__Gösterilen metin__:
Bir linç olayı olmuş.
Herkes, yani bir gurup polis el birliği yapmışlar, hep beraber adam öldürmüşler.
Sonra herkes birbiri lehine yalancı şahitlik yapmış.
O görmedi, ben görmedim, şu görmedi diye.
Mahkeme bu yalancı dolmayı yemiş.
Afiyet olmuş.
Biraz daha açarsak, hükumet emriyle yürütmenin yani, polisin linci yine hükumetin emriyle yargı tarafından aklanmıştır.
Hani şu çocukların masalı var ya onun gibi.
Bu tutmuş, bu kesmiş, bu pişirmiş, bu da yemiş...
Size de hani bana hani bana, pardon...
Yok mu imdada koşan demek düşmüş.
Şimdi demokrasi nasıl olmazmış, kuvvetler ayrılığı olmazsa neler olurmuş anladınız mı?
AKP'nin bu ülkeye belki de en büyük faydası bu olmuştur.
Nasıl Müslüman olunmaz, nasıl insan olunmaz, nasıl demokrat olunmaz, devlet adamı olunmaz..
Özetle nasıl olunmaz...

__Görev ayrıntıları__:
Yukarıdaki metne göre şu soruları yanıtlayın:
1. Linci kimler gerçekleştirmiş?
2. Polisin linci kim tarafından ve kimin emriyle aklanmış?
3. Olayların akışı hangi masala benzetiliyor?

[Bir koleksiyondan alıntılanan satırlar]

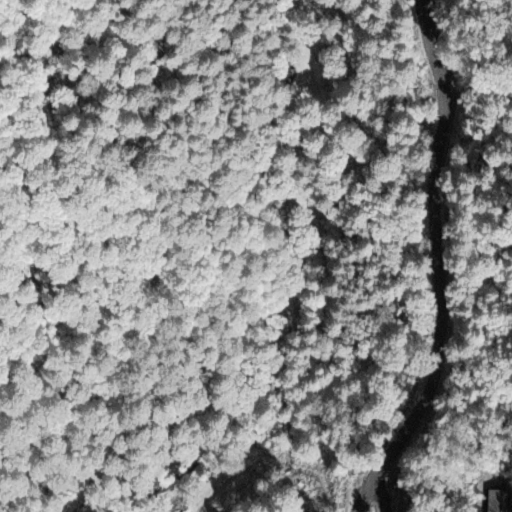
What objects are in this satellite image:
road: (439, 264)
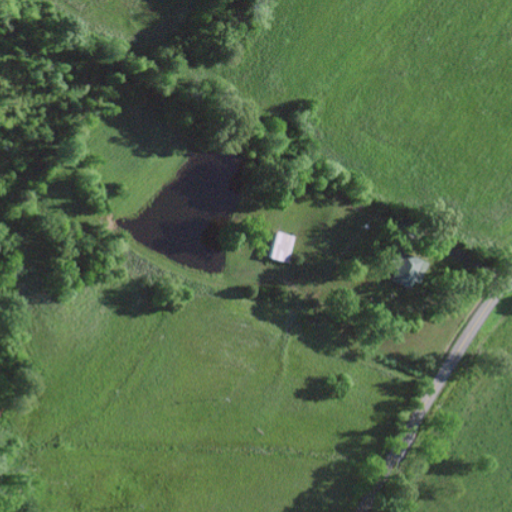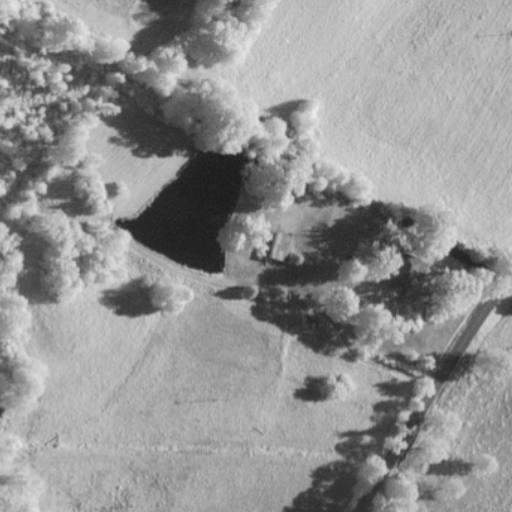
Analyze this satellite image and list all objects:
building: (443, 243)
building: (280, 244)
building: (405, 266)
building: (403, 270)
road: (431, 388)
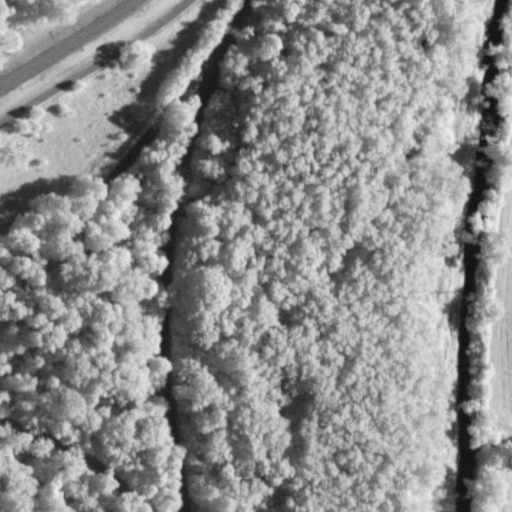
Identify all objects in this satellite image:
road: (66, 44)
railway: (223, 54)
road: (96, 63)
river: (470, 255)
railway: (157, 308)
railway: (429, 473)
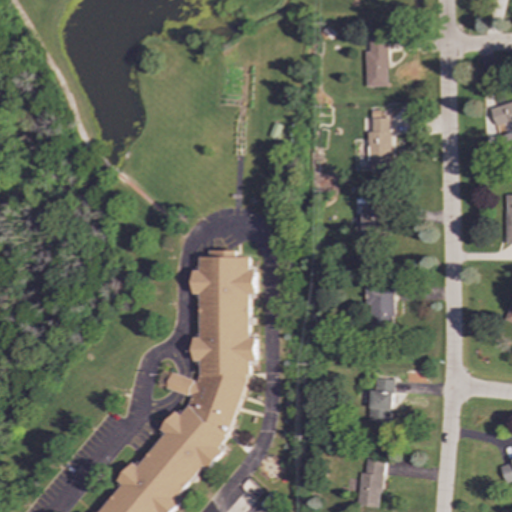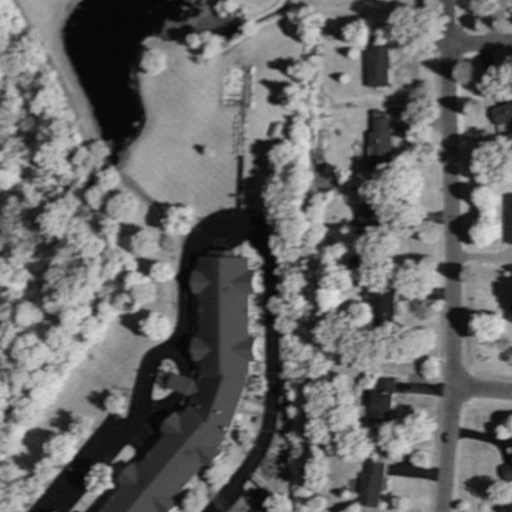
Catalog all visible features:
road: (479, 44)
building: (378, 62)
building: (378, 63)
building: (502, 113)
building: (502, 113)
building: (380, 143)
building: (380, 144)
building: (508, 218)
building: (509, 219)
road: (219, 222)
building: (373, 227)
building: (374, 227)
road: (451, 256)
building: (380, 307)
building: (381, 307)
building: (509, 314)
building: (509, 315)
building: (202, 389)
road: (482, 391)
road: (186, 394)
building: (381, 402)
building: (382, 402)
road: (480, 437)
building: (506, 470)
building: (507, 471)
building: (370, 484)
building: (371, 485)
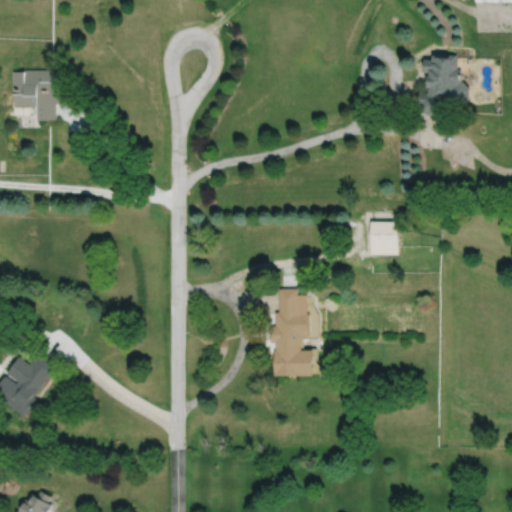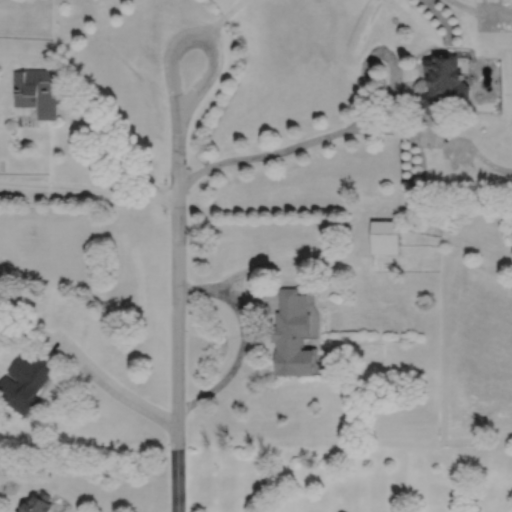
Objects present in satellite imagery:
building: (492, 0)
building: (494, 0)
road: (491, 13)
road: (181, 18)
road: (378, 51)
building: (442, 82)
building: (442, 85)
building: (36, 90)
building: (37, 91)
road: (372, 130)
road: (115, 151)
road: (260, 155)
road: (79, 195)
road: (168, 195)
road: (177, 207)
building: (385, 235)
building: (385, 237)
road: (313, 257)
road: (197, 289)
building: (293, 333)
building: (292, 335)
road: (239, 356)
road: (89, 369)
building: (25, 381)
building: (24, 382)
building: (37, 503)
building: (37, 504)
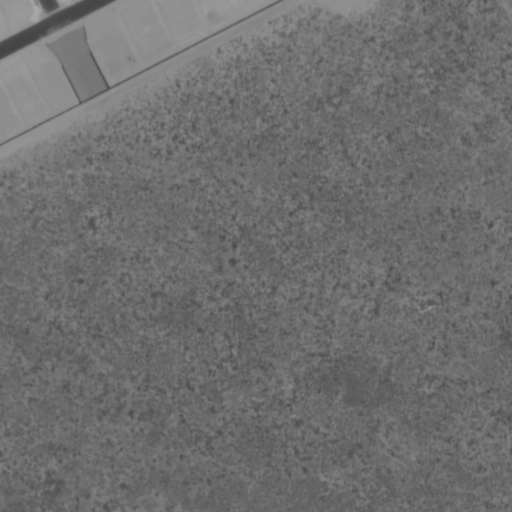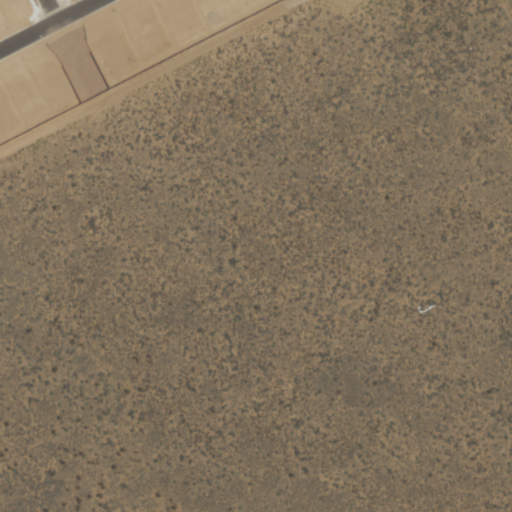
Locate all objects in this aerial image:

__Sorunun çözümü__:
1. Bir grup polis.
2. Yargı tarafından, hükumetin emriyle.
3. Çocukların "Bu tutmuş, bu kesmiş, bu pişirmiş, bu da yemiş..." diye giden masalına.